Laré Diarra

Personal information
- Full name: Laré Mohamed Diarra
- Date of birth: 19 March 1990 (age 36)
- Place of birth: Burkina Faso
- Position: Goalkeeper

Team information
- Current team: Royal FC Bobo-Dioulasso

Senior career*
- Years: Team / Apps / (Gls)
- 2011–2012: Rail Club du Kadiogo
- 2013: ASFA Yennenga
- 2013–2014: AS SONABEL
- 2014–2017: Rail Club du Kadiogo
- 2018–2020: Royal FC Bobo-Dioulasso
- 2020–2021: Kiko FC
- 2021–: Royal FC Bobo-Dioulasso / 64 / (0)

International career
- 2009–2013: Burkina Faso / 4 / (0)

= Laré Mohamed Diarra =

Burkinabe footballer (born 1990)

Laré Mohamed Diarra (born 19 March 1990) is a Burkinabe professional footballer, who plays as a goalkeeper for Royal FC Bobo-Dioulasso.
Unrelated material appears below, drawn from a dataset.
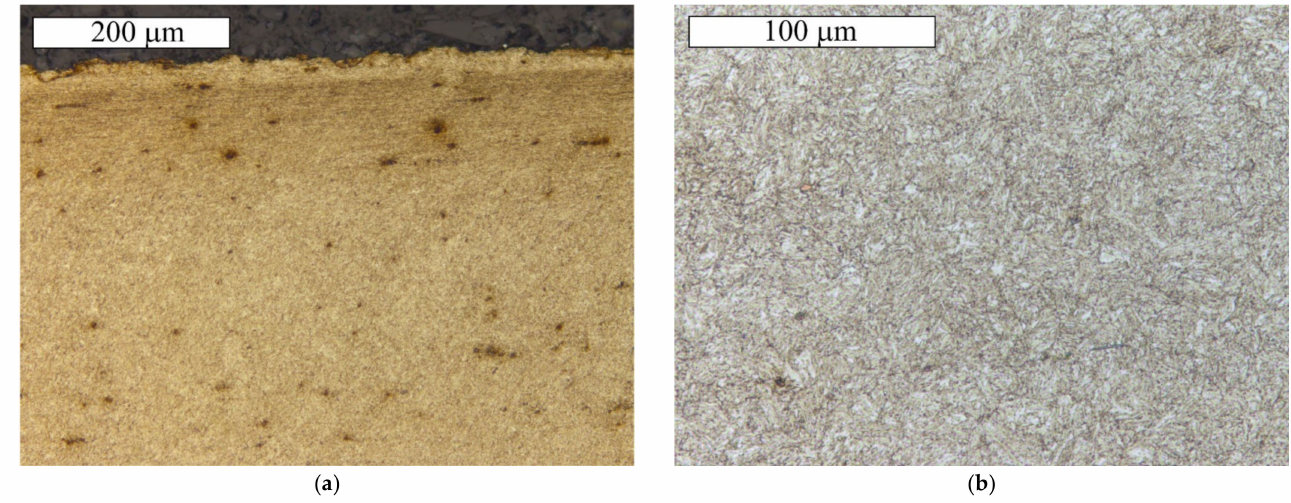
Figure 10. The longitudinal section of the threaded part of the S1 bolt in the surface location: ( a ) Visible martensitic microstructure and a strong plastic deformation of the surface, ( b ) Martensitic microstructure in the core. Etched state, Light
He made four appearances for the Burkina Faso national team.

==International career==
In January 2014, coach Brama Traore, invited him to be a part of the Burkina Faso squad for the 2014 African Nations Championship. The team was eliminated in the group stages after losing to Uganda and Zimbabwe and then drawing with Morocco.